Fletcher queried whether the extra new signage was necessary given the proliferation of GPS systems.

Resident Doug Goody said the signs are for the benefit of the community, serving as cultural signs for nonprofit entities that hire employees from town. To make them larger and more readable would mean the signs would become “really obnoxious,” he said. “I think the selectmen just need to do whatever is appropriate to protect all interests,” Goody said. “And if it has to be moved, I think moving great. But the bottom line is this is also important for the town to have these cultural attractions protected.”

Regarding the directional sign on the Main Street triangle of land near St. Paul’s Episcopal Church, 29 Main Street, speakers addressed a regulation that the tract should not include any other signage or commemoration other than the existing monument. On August 15, resident Jorja Marsden approached the dais, requesting the group relocate the signs erected in front of the Civil War Monument as the site serves to honor Stockbridge soldiers who died in the Civil War.

Post-pandemic decision

White said the decision to add signage was made at a time when the nonprofit organizations were under “tremendous pressure” to survive following the pandemic, with their futures uncertain.

“I understand everything that’s been said today about the aesthetics of these signs, but I would just encourage you that, from my perspective sitting in one of these chairs, that the help of these organizations coming out of the pandemic was the most important thing to me, not whether or not the font needed to be a little bigger or not whether or not there should have been three slots instead of eight slots and, frankly, not in terms of where [or] what kind of view [they were] blocking,” he said.

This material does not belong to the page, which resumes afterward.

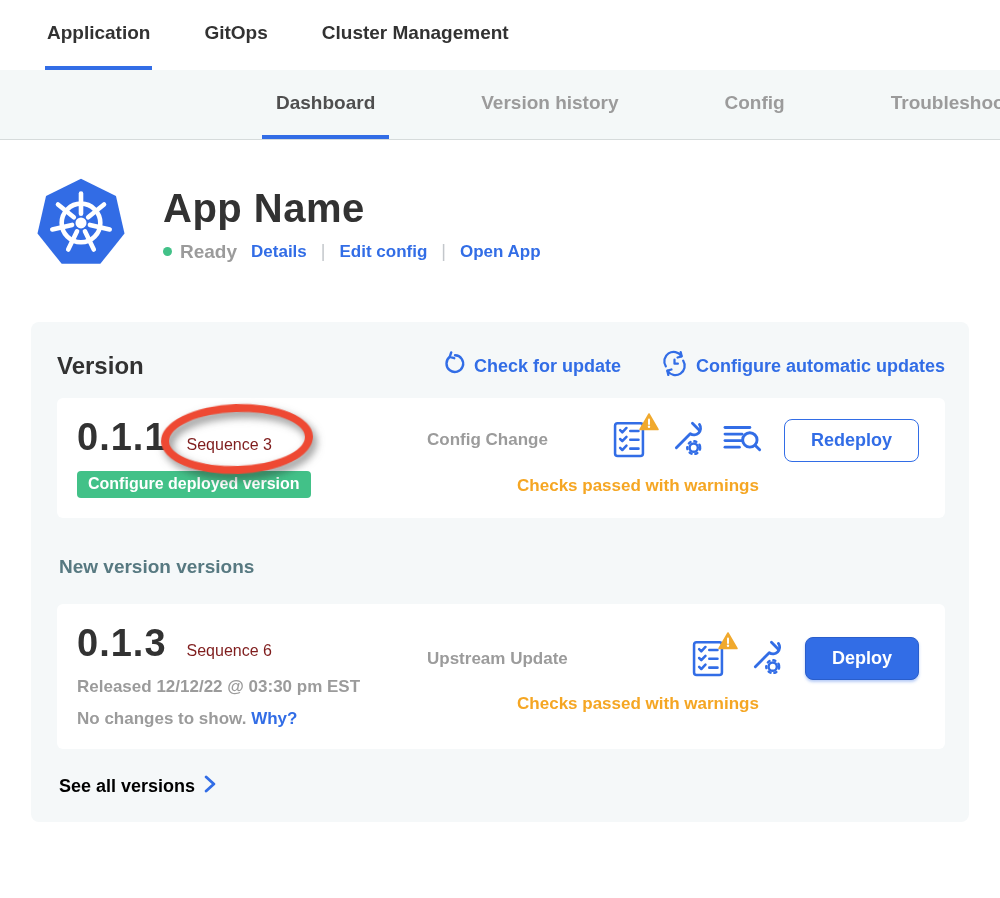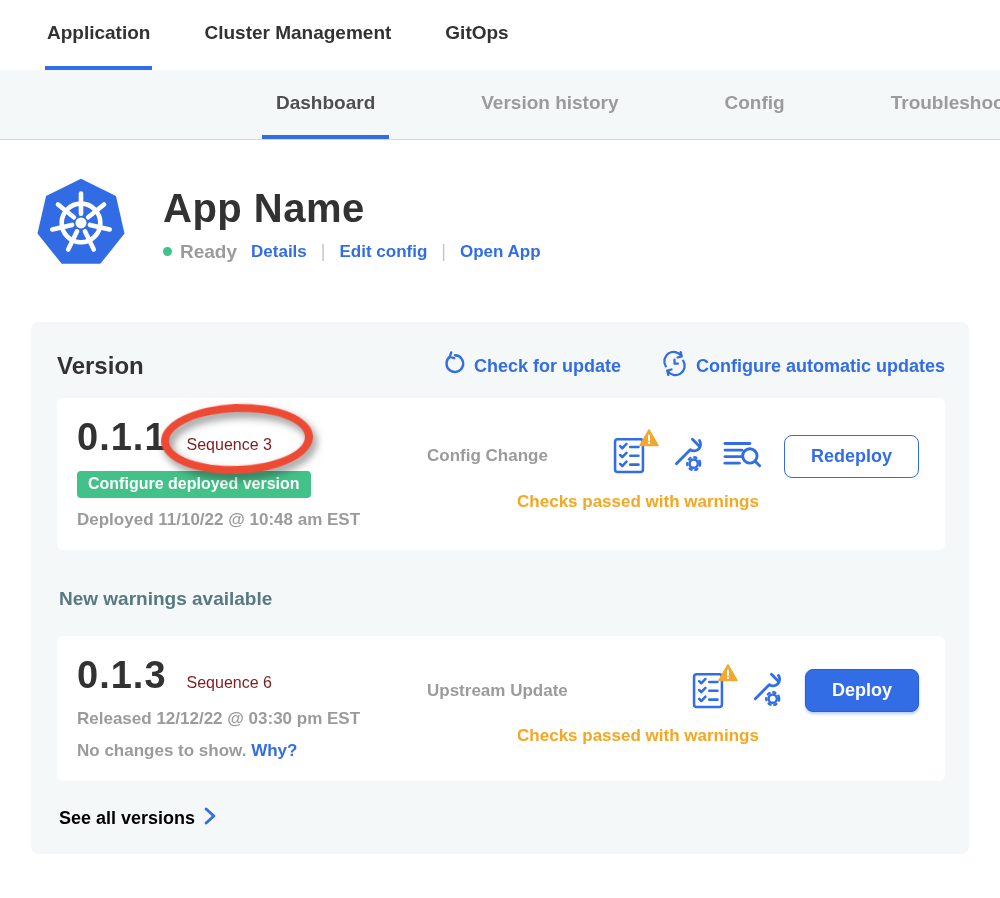"Cluster Management" div.nav1-tab { order: before "GitOps" -> after "GitOps" }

Should one or more of those nonprofits go under, White cautioned, their assets—that include land and properties in town—would be auctioned off, not knowing who the buyers would be or what the tracts would be developed into. “These are really serious concerns,” he said, asking for a break now in better times.

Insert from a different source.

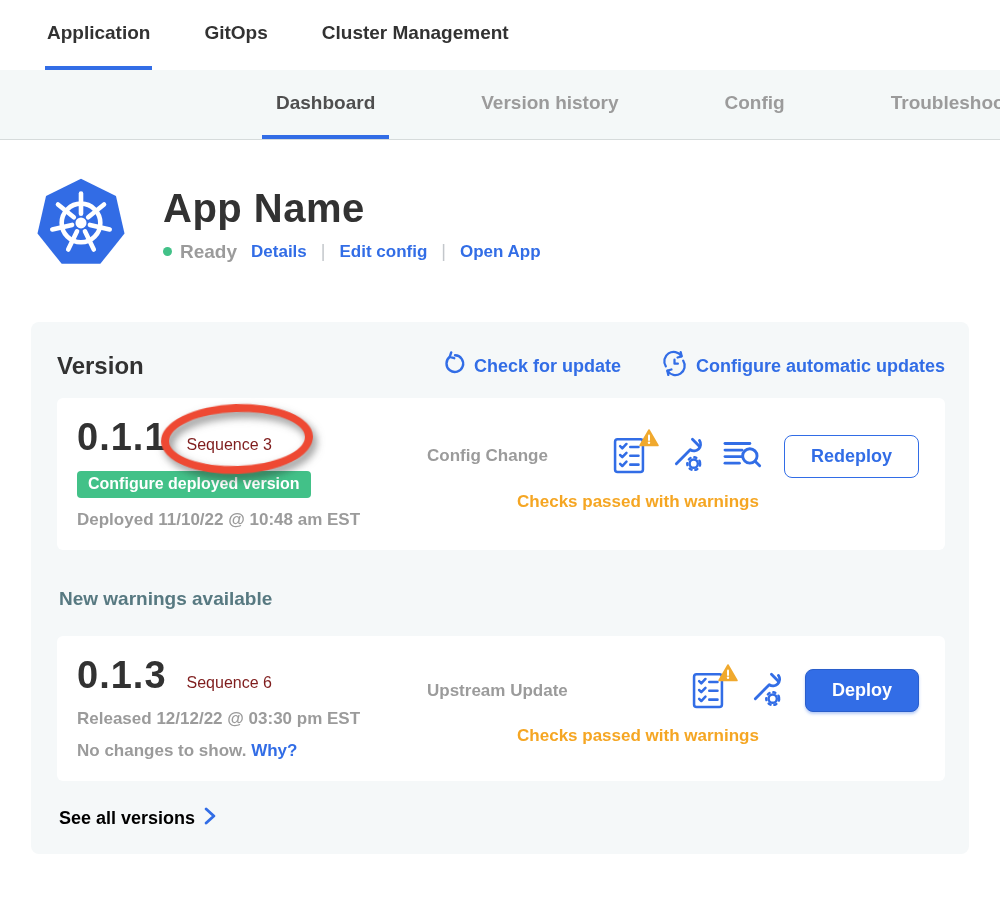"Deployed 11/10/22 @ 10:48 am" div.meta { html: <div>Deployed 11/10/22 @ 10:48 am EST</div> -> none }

Minacci said she was unaware that the relevant committees weren’t contacted about the signs and applauded the Chamber of Commerce for their action.

Cardillo said he “would like to step back” from deciding on the signs that evening, offering instead to meet with the Chamber of Commerce and review the options presented at the session. Canales said he would present recommendations based on the feedback at the meeting when the agenda item is taken up again after the holidays.

“I think that there are solutions out there that we can do, and I don’t want to rush [it],” Cardillo said.

At the meeting, the Select Board also:

  • Approved a special permit for 12 Larrywaug Cross Road, covering a two-story home to serve as the property owners’ residence until a main home is built, with the build to be constructed in the same footprint as an existing nonconforming garage provided a deed restriction is placed on the property such that the new structure could only be used as a year-round rental if rented but not as a short-term rental;
  • Approved, following a National Grid Pole hearing, to install on Larrywaug Cross Road for new service at 12 Larrywaug Cross, provided no trees are taken down;
  • Approved, following a National Grid Pole Hearing, to move two poles on South Hill Road to allow the poles to be more accessible for maintenance, placing them closer to the road;
  • Appointed three members to the Stockbridge Mohican Commission; and
  • Approved appointing Stockbridge Fire Chief Vincent Garofoli as joint Stockbridge/West Stockbridge fire chief for the remainder of fiscal year 2025, with the West Stockbridge Select Board having made the identical approval at the group’s last meeting. Due to the late hour, the Select Board deferred an update on its fire and emergency medical services until the next session.